··· Available records

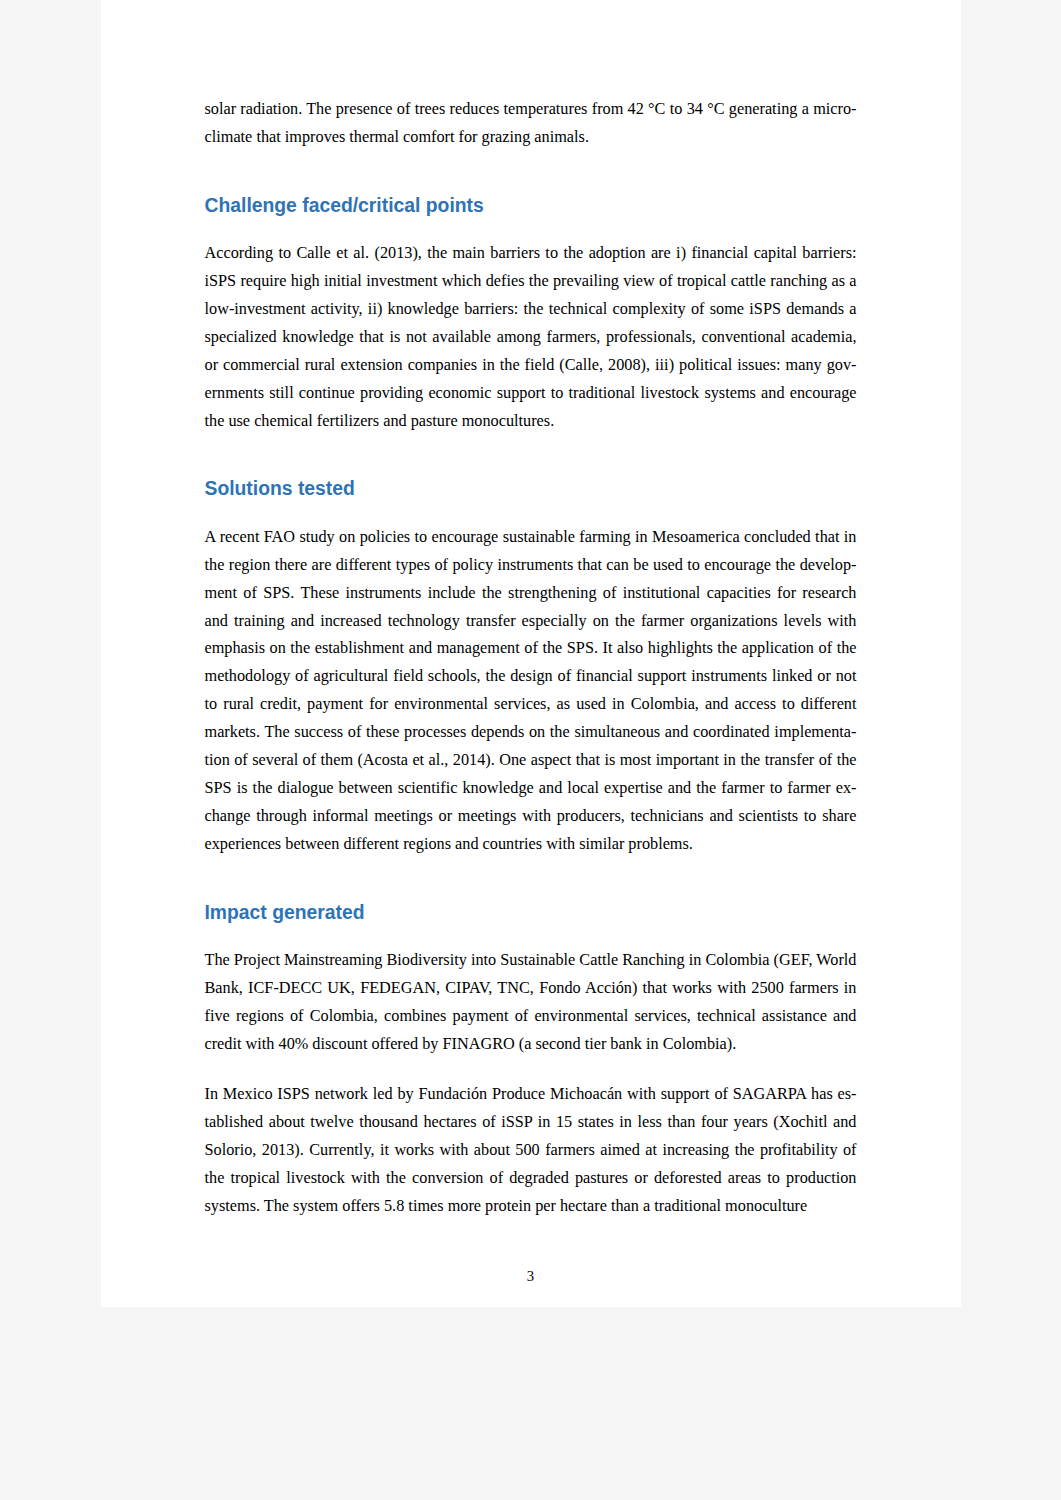solar radiation. The presence of trees reduces temperatures from 42 °C to 34 °C generating a microclimate that improves thermal comfort for grazing animals.
Challenge faced/critical points
According to Calle et al. (2013), the main barriers to the adoption are i) financial capital barriers: iSPS require high initial investment which defies the prevailing view of tropical cattle ranching as a low-investment activity, ii) knowledge barriers: the technical complexity of some iSPS demands a specialized knowledge that is not available among farmers, professionals, conventional academia, or commercial rural extension companies in the field (Calle, 2008), iii) political issues: many governments still continue providing economic support to traditional livestock systems and encourage the use chemical fertilizers and pasture monocultures.
Solutions tested
A recent FAO study on policies to encourage sustainable farming in Mesoamerica concluded that in the region there are different types of policy instruments that can be used to encourage the development of SPS. These instruments include the strengthening of institutional capacities for research and training and increased technology transfer especially on the farmer organizations levels with emphasis on the establishment and management of the SPS. It also highlights the application of the methodology of agricultural field schools, the design of financial support instruments linked or not to rural credit, payment for environmental services, as used in Colombia, and access to different markets. The success of these processes depends on the simultaneous and coordinated implementation of several of them (Acosta et al., 2014). One aspect that is most important in the transfer of the SPS is the dialogue between scientific knowledge and local expertise and the farmer to farmer exchange through informal meetings or meetings with producers, technicians and scientists to share experiences between different regions and countries with similar problems.
Impact generated
The Project Mainstreaming Biodiversity into Sustainable Cattle Ranching in Colombia (GEF, World Bank, ICF-DECC UK, FEDEGAN, CIPAV, TNC, Fondo Acción) that works with 2500 farmers in five regions of Colombia, combines payment of environmental services, technical assistance and credit with 40% discount offered by FINAGRO (a second tier bank in Colombia).
In Mexico ISPS network led by Fundación Produce Michoacán with support of SAGARPA has established about twelve thousand hectares of iSSP in 15 states in less than four years (Xochitl and Solorio, 2013). Currently, it works with about 500 farmers aimed at increasing the profitability of the tropical livestock with the conversion of degraded pastures or deforested areas to production systems. The system offers 5.8 times more protein per hectare than a traditional monoculture
3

······

To do: All of the records must come back exactly as they stand, minus every picture.

Response area:
solar radiation. The presence of trees reduces temperatures from 42 °C to 34 °C generating a microclimate that improves thermal comfort for grazing animals.
Challenge faced/critical points
According to Calle et al. (2013), the main barriers to the adoption are i) financial capital barriers: iSPS require high initial investment which defies the prevailing view of tropical cattle ranching as a low-investment activity, ii) knowledge barriers: the technical complexity of some iSPS demands a specialized knowledge that is not available among farmers, professionals, conventional academia, or commercial rural extension companies in the field (Calle, 2008), iii) political issues: many governments still continue providing economic support to traditional livestock systems and encourage the use chemical fertilizers and pasture monocultures.
Solutions tested
A recent FAO study on policies to encourage sustainable farming in Mesoamerica concluded that in the region there are different types of policy instruments that can be used to encourage the development of SPS. These instruments include the strengthening of institutional capacities for research and training and increased technology transfer especially on the farmer organizations levels with emphasis on the establishment and management of the SPS. It also highlights the application of the methodology of agricultural field schools, the design of financial support instruments linked or not to rural credit, payment for environmental services, as used in Colombia, and access to different markets. The success of these processes depends on the simultaneous and coordinated implementation of several of them (Acosta et al., 2014). One aspect that is most important in the transfer of the SPS is the dialogue between scientific knowledge and local expertise and the farmer to farmer exchange through informal meetings or meetings with producers, technicians and scientists to share experiences between different regions and countries with similar problems.
Impact generated
The Project Mainstreaming Biodiversity into Sustainable Cattle Ranching in Colombia (GEF, World Bank, ICF-DECC UK, FEDEGAN, CIPAV, TNC, Fondo Acción) that works with 2500 farmers in five regions of Colombia, combines payment of environmental services, technical assistance and credit with 40% discount offered by FINAGRO (a second tier bank in Colombia).
In Mexico ISPS network led by Fundación Produce Michoacán with support of SAGARPA has established about twelve thousand hectares of iSSP in 15 states in less than four years (Xochitl and Solorio, 2013). Currently, it works with about 500 farmers aimed at increasing the profitability of the tropical livestock with the conversion of degraded pastures or deforested areas to production systems. The system offers 5.8 times more protein per hectare than a traditional monoculture
3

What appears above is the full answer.